▸ **PASSAGE TO READ**
•••

Wednesday, September 18, 2013

Sharpen the Saw

Last week I had the opportunity to meet face to face with a group of colleagues from around the world, after a period of working together as a virtual team. I had the privilege to share some ideas I learned in the past few years. During my preparation I noticed some interesting overlaps and touch-points between these ideas. Here is a sketch these relationships between ideas, using Stephen Covey's 7 Habits wheel diagram as an underlying structure, while other books, concepts and disciplines as elaborate and enrich certain parts of it.
Stephan Covey's 7 Habits mapped to other, overlapping ideas
Covey's 7 Habits, and Friends

Here is the textual version:

1. Be Proactive


The first habit is all about learning to choose your reactions overcoming automatic patterns of behaviors based on emotional triggers. I think Christopher Avery did a great job modeling our typical emotional transitions when we deal with problems with his "Responsibility Process".

•••

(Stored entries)
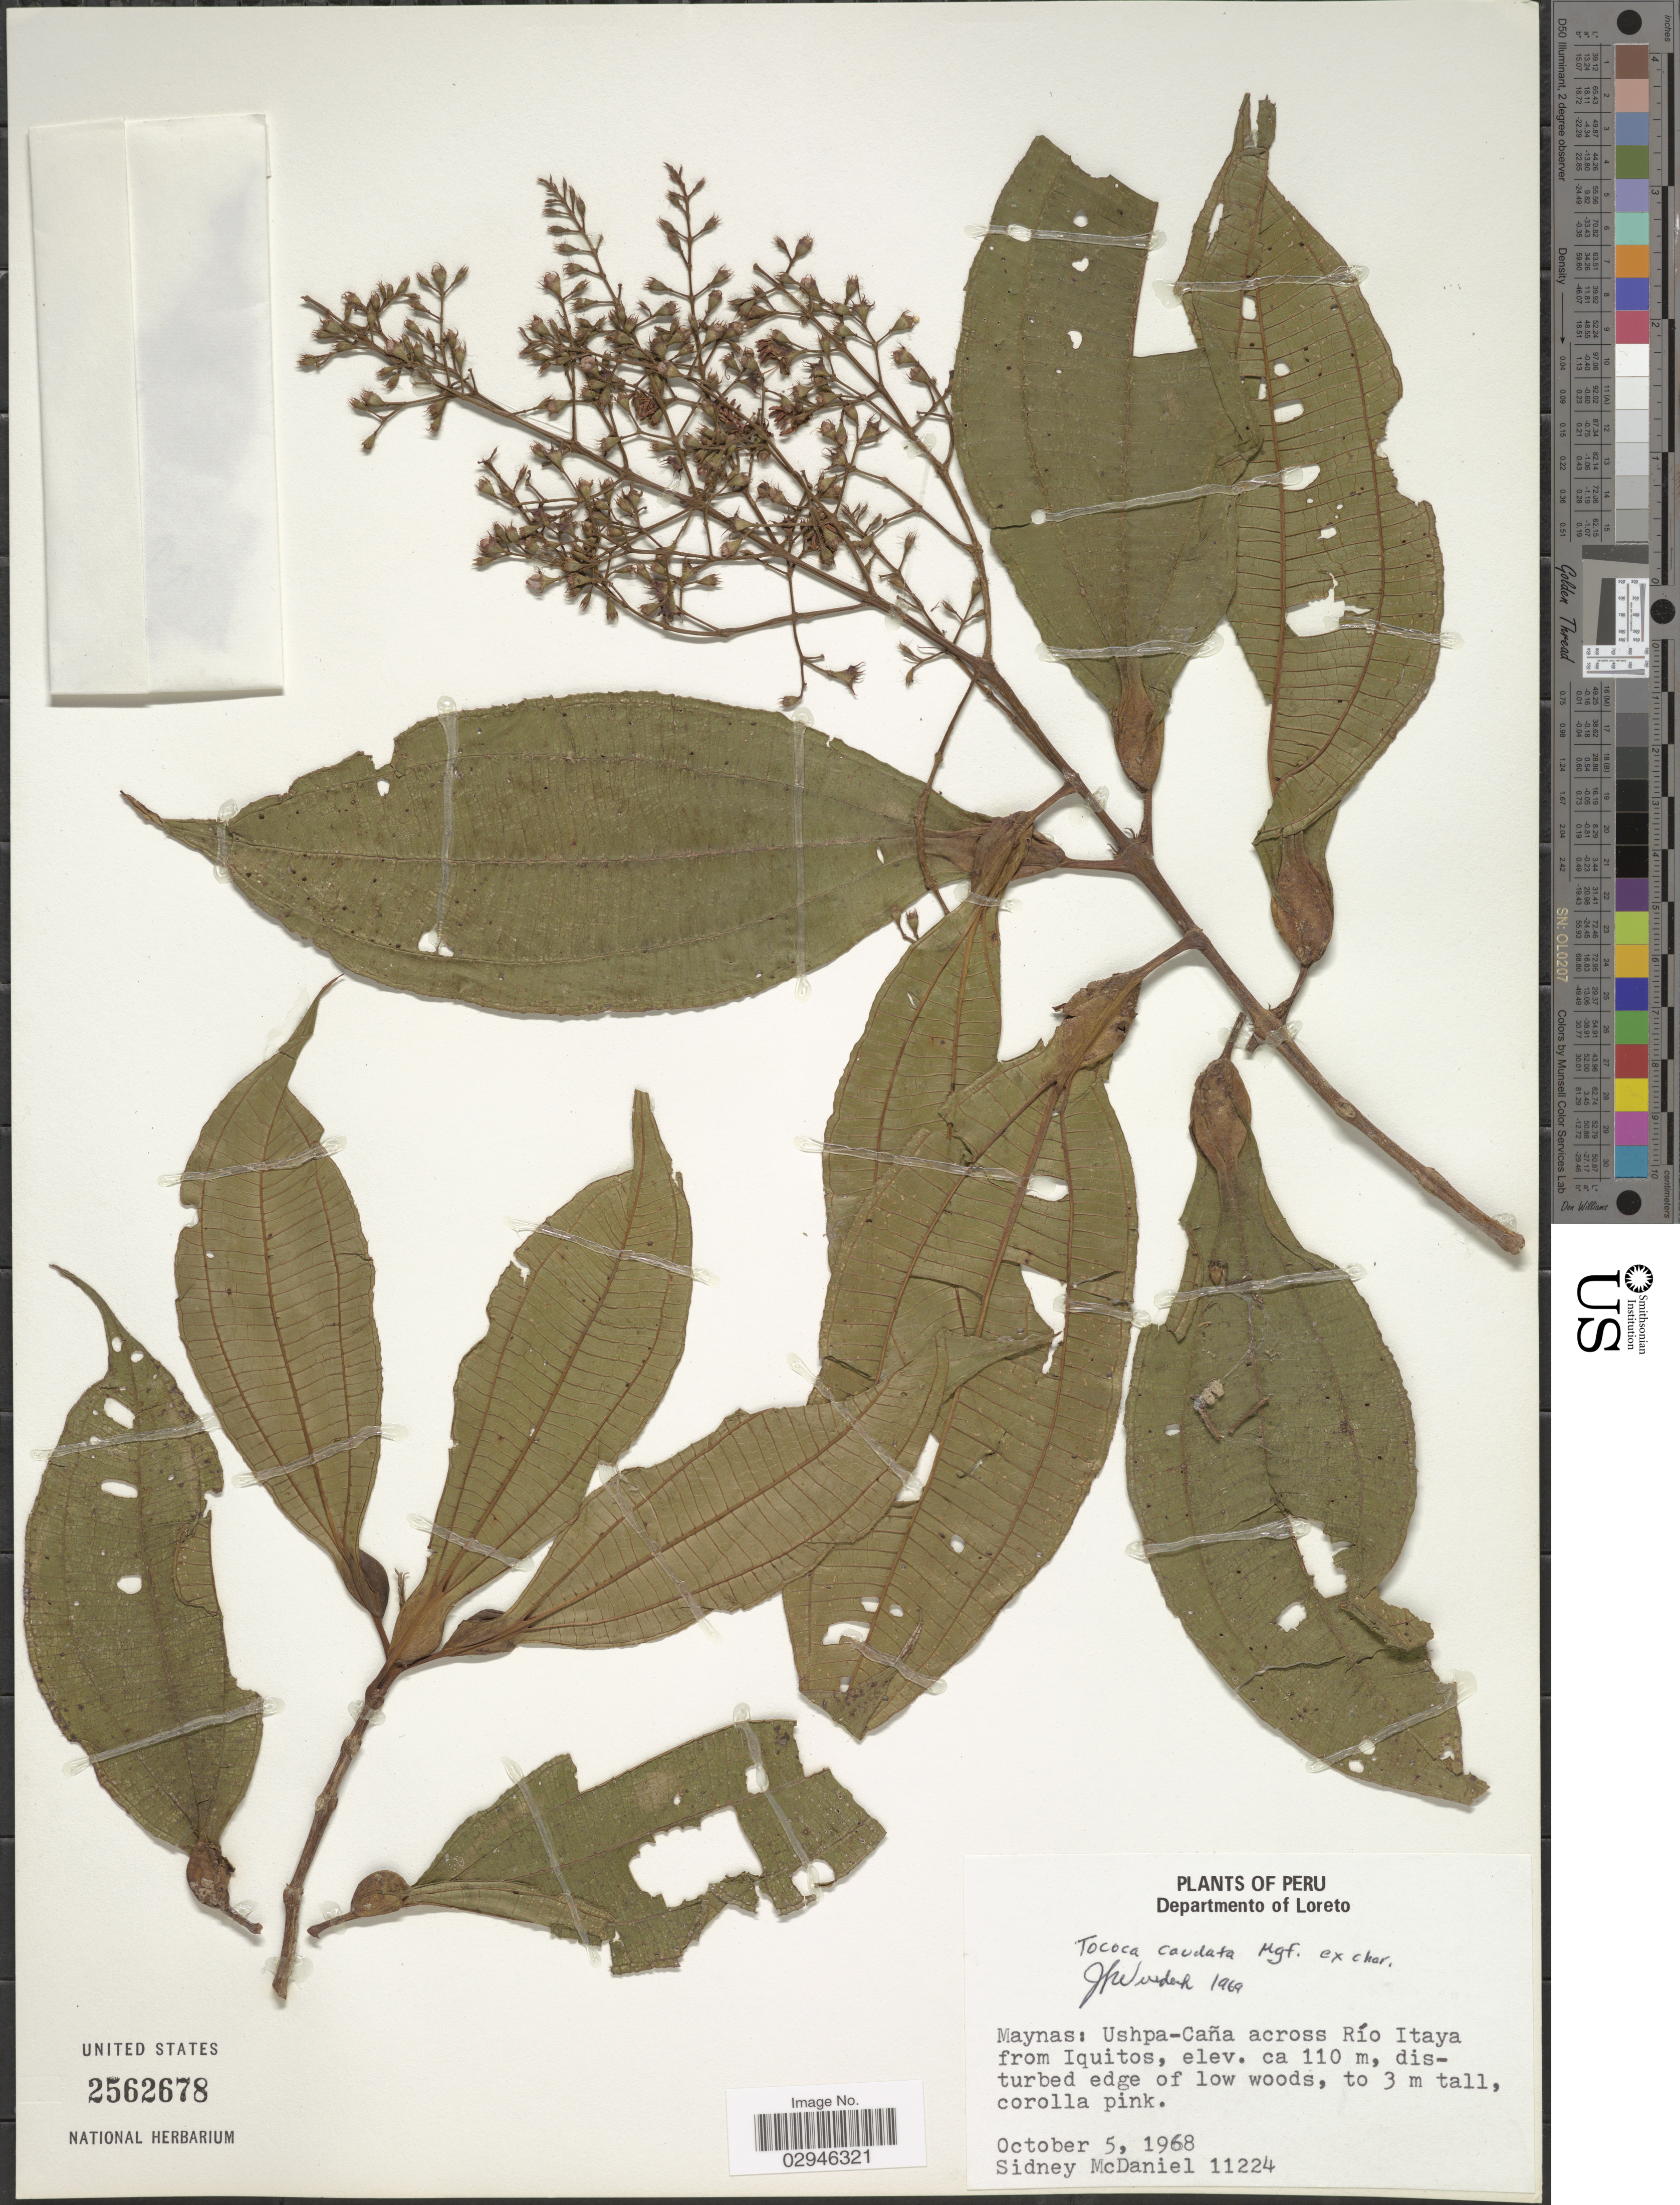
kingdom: Plantae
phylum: Tracheophyta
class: Magnoliopsida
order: Myrtales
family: Melastomataceae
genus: Tococa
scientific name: Tococa caudata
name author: Markgr.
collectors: S. McDaniel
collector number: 11224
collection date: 1968-10-05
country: Peru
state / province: Loreto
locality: Departmento of Loreto, Maynas: Ushpa-Caña across Río Itaya from Iquitos.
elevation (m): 110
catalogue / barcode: US 2562678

•••

▸ **WHAT THIS EXERCISE ASKS**
1 – In the post on Covey's 7 Habits, whose model does the author praise for capturing our typical emotional transitions when we deal with problems?
2 – Why did the author of the post on Covey's 7 Habits sketch relationships between different ideas?
3 – Write the next part of the post on Covey's 7 Habits, picking up from its final sentence.

▸ **WRITTEN RESPONSES**
1 – Christopher Avery's "Responsibility Process."

2 – While preparing to share ideas with colleagues, the author noticed interesting overlaps and touch-points between them. The sketch maps those relationships, using Covey's 7 Habits wheel diagram as the underlying structure.

3 –
2. Begin with the End in Mind

Covey's most morbid habit urges us to explicitly craft our own personal mission statement. We have one life, make it count. Well, having one life is sometimes used to justify some questionable actions (YOLO), but lets say the message is - make your life matter, don't waste it watching TV. Memento Mori rather than Carpe Diem.
Having read "Drive" by Dan Pink, it seems there's a virtuous cycle at play - tuning to a purpose in what you do, kindles your intrinsic motivation, making you more engaged and therefore likely to succeed.


3. Put First Things First

Covey's quadrants, categorizing tasks on dimensions of importance and urgency have been a corner-stone to any time management system. Notable in that area:


4. Think Win-Win + 5. Seek First to Understand, Then to Be Understood

Both relate to NonViolent Communication: seeking first to understand is all about emphatic listening, while thinking win-win could be thought of as aimed to address the needs of both parties assuming abundance rather than regard realty as a zero-sum-game (in which for me to win you'll just have to lose).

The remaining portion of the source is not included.